Anyhow, I find that my OH times still depend on PLL much more than anything else, so I never paid attention to my dropping times...


----------



## fanwuq (Apr 16, 2008)

karthikputhraya said:


> fanwuq said:
> 
> 
> > that is kind of obvious because your OH times can never be better than your 2H times.
> ...



woah! that is weird! Do you know this person? Perhaps the scrambles are easier for OH round? The person broke his/her fingers of one hand that day? :confused:

well, that is not typical.


----------



## Pedro (Apr 16, 2008)

Lucas Garron said:


> This is why I want WCA data...
> I'd like to see the OH/speed ratio correlation of the top N speed/OH solvers, and so much more...
> But I'll wait for _his Excellency, the esteemed, illustrious former World Record Holder, Master Doctor Stefan "Cool" van de Pochmann_, to dedicate a negligible portion of his schedule to making this available.
> ( Think that'll work?  )
> ...


----------



## Lofty (Apr 16, 2008)

My OH PB is faster than my 2H one... not official tho we'll have to wait till Saturday for that... maybe I'll purposefully make my OH times faster.


----------



## dChan (Apr 16, 2008)

@Pedro: Very nice. Now I have regained my hope that by gaining a sub-35 average OH will lower my 2H times and then my ratio will slowly lower and lower!

@Lofty: Please do that! lol Do you still get above 20 sec times 2H?


----------



## Lofty (Apr 16, 2008)

I only get sup-20 when I have not warmed up at all...

■ **RECORDED DATA**
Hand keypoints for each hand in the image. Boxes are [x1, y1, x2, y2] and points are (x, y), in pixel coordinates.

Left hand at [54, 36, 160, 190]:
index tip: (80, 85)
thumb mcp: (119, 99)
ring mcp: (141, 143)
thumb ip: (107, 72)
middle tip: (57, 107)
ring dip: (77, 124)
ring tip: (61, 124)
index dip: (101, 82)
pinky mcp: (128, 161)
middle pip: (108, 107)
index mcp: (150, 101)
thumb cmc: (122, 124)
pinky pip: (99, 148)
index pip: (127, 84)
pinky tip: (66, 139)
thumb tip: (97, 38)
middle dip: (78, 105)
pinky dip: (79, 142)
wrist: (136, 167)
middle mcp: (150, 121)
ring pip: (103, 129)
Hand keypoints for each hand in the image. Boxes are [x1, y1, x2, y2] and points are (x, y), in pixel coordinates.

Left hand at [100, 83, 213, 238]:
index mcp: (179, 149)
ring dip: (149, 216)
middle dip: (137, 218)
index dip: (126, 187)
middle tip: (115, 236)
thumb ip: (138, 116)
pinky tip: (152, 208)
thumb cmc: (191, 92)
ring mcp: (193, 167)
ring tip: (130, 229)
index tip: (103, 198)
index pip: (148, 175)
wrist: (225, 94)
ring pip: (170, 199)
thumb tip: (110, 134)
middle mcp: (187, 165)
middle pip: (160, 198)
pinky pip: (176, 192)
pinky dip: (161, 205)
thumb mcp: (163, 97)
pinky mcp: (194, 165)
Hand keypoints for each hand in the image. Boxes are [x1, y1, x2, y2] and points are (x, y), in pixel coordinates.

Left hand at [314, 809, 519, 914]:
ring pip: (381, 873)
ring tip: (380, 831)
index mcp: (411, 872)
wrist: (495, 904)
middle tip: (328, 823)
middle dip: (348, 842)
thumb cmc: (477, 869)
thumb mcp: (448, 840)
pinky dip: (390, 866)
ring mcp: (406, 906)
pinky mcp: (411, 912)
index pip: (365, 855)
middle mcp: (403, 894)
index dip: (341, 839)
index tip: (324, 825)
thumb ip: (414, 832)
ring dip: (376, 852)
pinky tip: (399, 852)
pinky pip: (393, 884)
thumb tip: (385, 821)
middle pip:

■ **REQUIRED WORK**
Rewrite the paragraph in the forum thread that begins "@Pedro: Very nice" as a single shorter sentence that keeps its main points.

■ **RESULT OF THIS EXERCISE**
Pedro's post has renewed the writer's hope that reaching a sub-35 OH average will lower their 2H times and gradually bring their ratio down.